When we got there we were surprised to see Chris immediately pull up behind us. Once more he told Stuart that he expected him to finish then sped off to meet several cyclists who were about to finish. (Chris: that was way above and beyond the call of duty; thank you very much.) For the next half hour or so as I struggled to keep him awake Stuart slowly put on his gloves, helmet and jacket while violently resisting any help. Yes, he would put his clothes back on. Yes, he wanted to ride his bike in. Yes, he knew he could ride his bike. But nothing was happening. Once dressed, he remembered his morning pill ritual and we quickly found the "Monday baggie." Again, while he would accept no help he was completely confused about how to take them himself. At last he managed his arthritis medication and agreed to postpone the vitamins until later.

Then there was nothing left to do but get out of the car and back on the bike. But we couldn't budge him. He was in no particular rush since he remembered Chris mentioning that he would be at the motel until the 8:30 post-race breakfast. At the same time, he started nodding off only seconds after each time I would shake him awake. A few trucks flew by at over 65 mph and we decided that we would only let Stuart continue if he could maintain a straight line. Stuart agreed to ride in if once on the bike we didn't talk him, although he didn't mind if we followed right behind him. (Stuart had memorized the course ahead of time and was confident that he could find his own way.) I finally dragged his feet out of the car , and nearly in tears, he vigorously resisted. But there was no getting him any further. Another car sped by. Stuart nodded off once more.
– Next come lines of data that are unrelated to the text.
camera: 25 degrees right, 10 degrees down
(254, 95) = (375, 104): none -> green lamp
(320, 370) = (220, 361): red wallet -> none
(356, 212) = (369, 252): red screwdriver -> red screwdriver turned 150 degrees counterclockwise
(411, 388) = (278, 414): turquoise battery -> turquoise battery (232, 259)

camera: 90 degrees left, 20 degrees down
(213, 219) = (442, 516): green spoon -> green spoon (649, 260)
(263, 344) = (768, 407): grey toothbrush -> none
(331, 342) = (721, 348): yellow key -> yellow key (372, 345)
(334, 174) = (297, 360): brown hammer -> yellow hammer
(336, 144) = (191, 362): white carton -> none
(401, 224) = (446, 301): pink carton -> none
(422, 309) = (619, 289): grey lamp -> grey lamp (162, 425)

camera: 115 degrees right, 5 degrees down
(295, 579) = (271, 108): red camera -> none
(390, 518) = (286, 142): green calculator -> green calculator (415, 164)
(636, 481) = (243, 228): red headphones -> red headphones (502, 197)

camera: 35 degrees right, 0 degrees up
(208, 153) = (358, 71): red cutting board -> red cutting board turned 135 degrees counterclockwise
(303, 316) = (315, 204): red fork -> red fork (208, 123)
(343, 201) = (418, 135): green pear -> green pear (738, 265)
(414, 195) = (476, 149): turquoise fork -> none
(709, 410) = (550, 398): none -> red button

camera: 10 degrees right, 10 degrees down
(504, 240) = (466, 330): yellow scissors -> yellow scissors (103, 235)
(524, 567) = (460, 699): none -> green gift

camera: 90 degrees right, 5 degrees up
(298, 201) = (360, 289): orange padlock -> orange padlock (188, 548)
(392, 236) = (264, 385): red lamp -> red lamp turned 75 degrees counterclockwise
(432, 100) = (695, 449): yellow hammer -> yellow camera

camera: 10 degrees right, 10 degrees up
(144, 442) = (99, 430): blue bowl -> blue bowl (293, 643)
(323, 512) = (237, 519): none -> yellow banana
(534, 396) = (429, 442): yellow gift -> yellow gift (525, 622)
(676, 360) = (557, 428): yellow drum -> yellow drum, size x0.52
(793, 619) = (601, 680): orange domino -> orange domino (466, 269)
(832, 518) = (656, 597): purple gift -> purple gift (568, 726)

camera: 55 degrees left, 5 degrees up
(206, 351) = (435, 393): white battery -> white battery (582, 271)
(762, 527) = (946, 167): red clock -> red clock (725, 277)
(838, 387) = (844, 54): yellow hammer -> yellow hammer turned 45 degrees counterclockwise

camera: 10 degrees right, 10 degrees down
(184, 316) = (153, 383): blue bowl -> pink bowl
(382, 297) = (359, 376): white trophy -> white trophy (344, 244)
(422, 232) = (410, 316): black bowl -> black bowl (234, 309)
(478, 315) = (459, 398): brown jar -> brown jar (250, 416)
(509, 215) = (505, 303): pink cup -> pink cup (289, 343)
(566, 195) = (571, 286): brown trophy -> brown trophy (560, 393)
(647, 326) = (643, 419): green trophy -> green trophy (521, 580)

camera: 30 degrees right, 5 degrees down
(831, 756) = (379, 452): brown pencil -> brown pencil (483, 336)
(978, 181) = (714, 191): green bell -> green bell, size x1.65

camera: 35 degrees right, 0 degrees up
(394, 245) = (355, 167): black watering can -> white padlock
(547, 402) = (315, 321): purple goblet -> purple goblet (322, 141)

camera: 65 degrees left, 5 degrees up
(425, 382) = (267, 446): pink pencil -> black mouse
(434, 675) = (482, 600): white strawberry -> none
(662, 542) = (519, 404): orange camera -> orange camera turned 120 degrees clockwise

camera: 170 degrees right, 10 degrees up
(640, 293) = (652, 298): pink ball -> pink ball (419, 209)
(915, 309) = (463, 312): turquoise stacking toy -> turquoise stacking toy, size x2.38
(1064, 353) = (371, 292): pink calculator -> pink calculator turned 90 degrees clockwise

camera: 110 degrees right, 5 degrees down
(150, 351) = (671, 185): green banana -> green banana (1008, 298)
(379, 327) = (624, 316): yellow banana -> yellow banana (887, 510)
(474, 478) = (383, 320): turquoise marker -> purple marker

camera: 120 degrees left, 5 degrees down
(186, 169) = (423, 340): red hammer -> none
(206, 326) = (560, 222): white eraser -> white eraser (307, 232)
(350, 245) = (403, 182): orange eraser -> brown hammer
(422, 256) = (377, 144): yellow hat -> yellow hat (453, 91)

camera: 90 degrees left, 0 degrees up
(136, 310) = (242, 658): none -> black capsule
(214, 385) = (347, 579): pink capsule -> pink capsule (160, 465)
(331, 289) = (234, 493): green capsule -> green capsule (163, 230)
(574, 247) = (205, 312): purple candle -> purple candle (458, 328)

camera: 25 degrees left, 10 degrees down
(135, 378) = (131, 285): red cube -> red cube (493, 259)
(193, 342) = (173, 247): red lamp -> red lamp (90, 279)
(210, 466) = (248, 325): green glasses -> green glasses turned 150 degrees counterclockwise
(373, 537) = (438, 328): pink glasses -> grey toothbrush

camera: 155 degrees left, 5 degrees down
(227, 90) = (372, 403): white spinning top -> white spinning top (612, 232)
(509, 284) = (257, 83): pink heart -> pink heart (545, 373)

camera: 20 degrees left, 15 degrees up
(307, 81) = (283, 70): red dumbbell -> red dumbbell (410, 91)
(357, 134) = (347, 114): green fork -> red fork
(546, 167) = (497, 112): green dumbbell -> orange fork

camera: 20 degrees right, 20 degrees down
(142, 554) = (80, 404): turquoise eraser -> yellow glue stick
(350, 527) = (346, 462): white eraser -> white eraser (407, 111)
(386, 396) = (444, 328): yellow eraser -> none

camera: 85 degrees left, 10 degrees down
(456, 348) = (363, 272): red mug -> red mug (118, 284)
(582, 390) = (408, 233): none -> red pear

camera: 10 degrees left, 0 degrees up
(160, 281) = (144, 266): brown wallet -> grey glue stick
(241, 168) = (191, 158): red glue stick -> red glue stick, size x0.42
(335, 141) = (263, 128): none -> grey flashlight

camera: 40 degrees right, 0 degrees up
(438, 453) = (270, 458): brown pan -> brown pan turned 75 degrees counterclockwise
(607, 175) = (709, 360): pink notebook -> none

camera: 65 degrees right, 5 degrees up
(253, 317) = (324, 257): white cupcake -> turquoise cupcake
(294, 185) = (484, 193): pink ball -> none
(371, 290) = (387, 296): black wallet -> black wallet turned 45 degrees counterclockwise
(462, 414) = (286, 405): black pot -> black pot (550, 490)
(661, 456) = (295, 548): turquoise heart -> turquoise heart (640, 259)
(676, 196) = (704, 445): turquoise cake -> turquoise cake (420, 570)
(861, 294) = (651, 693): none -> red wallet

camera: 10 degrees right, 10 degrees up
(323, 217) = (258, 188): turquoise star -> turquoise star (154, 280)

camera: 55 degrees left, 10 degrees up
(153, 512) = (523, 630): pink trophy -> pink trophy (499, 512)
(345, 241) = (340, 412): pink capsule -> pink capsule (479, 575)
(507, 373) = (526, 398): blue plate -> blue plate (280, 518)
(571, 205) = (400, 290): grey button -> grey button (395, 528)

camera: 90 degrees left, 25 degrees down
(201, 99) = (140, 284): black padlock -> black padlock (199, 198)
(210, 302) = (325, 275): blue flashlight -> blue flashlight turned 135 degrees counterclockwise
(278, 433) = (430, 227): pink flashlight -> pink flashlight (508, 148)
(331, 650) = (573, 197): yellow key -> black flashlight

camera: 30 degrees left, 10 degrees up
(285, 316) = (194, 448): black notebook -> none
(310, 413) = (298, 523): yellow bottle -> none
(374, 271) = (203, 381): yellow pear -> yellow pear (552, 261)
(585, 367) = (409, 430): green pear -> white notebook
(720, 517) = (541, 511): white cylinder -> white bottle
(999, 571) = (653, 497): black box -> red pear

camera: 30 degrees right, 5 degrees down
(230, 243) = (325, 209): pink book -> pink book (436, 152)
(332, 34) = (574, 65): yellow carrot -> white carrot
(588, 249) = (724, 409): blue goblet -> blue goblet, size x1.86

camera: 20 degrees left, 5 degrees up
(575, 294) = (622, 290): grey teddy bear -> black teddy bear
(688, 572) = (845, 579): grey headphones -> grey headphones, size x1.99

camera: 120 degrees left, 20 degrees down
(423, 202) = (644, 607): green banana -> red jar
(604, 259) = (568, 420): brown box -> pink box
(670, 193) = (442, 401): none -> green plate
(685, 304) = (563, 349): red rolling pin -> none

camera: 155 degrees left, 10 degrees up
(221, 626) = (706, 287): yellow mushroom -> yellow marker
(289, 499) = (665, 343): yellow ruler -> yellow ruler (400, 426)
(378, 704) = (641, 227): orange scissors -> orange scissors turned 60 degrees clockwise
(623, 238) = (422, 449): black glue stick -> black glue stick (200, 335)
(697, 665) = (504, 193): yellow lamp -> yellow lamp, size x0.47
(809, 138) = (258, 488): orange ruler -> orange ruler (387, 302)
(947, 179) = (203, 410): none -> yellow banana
So at 6:45, we finally faced the decision that we had avoided for so long; the Nanosaurus' race was over. I got Stuart's attention and cheerily told him that "he" had made the right decision to quit; that it simply wasn't safe for anyone to be cycling on those busy roads. I assured him that he had ridden a great race and should be very proud of his effort. Then I suggested he should get some sleep. He immediately fell into a stupor that survived me shifting him back into the car, removing his helmet and Oakley's and buckling him into his seat belt. As a spectacular sunrise followed us into Twentynine Palms for a final time, the car was very quiet. Stu awoke briefly as we transferred him into his motel bed. An hour later he awoke, complained that it felt like someone had bashed in his head but seemed not to remember anything of the evening's events. Several hours later we woke him once more for the ride to LAX; he asked if he had qualified and was content with an explanation that only a few cyclists did. He sensed that something wasn't quite right but didn't particularly want to talk about it; he seemed to remember a dream in which he repeatedly retraced the course and had a disagreement with his crew—but not much more. Before we left him and Art at the American gate for the return flight to Texas, I told him that he had DNF'd at mile 496 and would be happy to talk to him about it whenever he was ready for it.

Anyway, that's what I believe happened. I had gone without sleep for the entire event, so my recollection of the evening's events may be somewhat suspect. I will forever be extremely proud of the effort Stuart put out and the entire crew's excellent performance. I again want to thank Chris for his role in trying to cut through Stuart's hallucinations (and for his good-natured tolerance of my recent cyberspace amoeba/animal drivel). I'm sure there will be many stories coming from this year's 508, but I can hardly imagine that any could be more bizarre than this.